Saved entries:
- - - - - - -

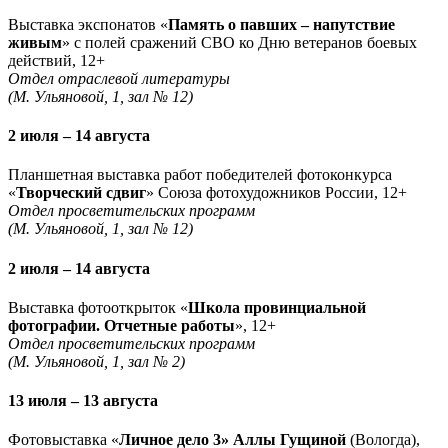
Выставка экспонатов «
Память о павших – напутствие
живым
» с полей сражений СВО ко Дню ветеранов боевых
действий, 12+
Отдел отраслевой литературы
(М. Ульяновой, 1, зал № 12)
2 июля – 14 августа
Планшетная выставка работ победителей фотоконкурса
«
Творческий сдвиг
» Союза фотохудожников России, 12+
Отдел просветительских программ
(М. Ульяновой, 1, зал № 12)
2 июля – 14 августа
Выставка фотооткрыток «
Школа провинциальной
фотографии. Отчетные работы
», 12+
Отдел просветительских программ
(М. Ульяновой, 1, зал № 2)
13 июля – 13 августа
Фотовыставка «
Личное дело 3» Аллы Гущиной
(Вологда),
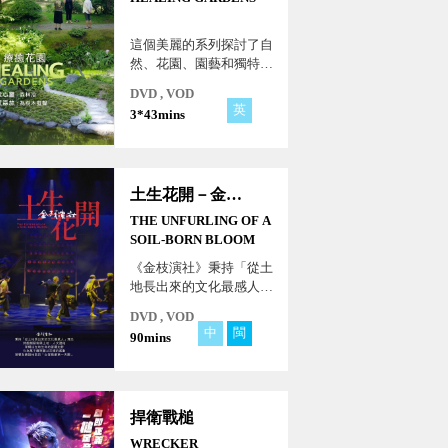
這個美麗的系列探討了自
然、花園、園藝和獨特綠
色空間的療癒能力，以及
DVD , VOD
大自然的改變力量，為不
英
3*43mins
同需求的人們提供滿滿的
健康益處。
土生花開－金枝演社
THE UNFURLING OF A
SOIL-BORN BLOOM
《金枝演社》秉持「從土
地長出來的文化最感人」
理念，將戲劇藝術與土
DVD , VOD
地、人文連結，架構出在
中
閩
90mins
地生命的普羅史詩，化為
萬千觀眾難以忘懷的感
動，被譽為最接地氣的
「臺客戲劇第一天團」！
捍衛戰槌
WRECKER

- - - - - - -

→ Exercise requirements
Word for word, copy all the entries above, but with no pictures.

→ Exercise response
Выставка экспонатов «
Память о павших – напутствие
живым
» с полей сражений СВО ко Дню ветеранов боевых
действий, 12+
Отдел отраслевой литературы
(М. Ульяновой, 1, зал № 12)
2 июля – 14 августа
Планшетная выставка работ победителей фотоконкурса
«
Творческий сдвиг
» Союза фотохудожников России, 12+
Отдел просветительских программ
(М. Ульяновой, 1, зал № 12)
2 июля – 14 августа
Выставка фотооткрыток «
Школа провинциальной
фотографии. Отчетные работы
», 12+
Отдел просветительских программ
(М. Ульяновой, 1, зал № 2)
13 июля – 13 августа
Фотовыставка «
Личное дело 3» Аллы Гущиной
(Вологда),
這個美麗的系列探討了自
然、花園、園藝和獨特綠
色空間的療癒能力，以及
DVD , VOD
大自然的改變力量，為不
英
3*43mins
同需求的人們提供滿滿的
健康益處。
土生花開－金枝演社
THE UNFURLING OF A
SOIL-BORN BLOOM
《金枝演社》秉持「從土
地長出來的文化最感人」
理念，將戲劇藝術與土
DVD , VOD
地、人文連結，架構出在
中
閩
90mins
地生命的普羅史詩，化為
萬千觀眾難以忘懷的感
動，被譽為最接地氣的
「臺客戲劇第一天團」！
捍衛戰槌
WRECKER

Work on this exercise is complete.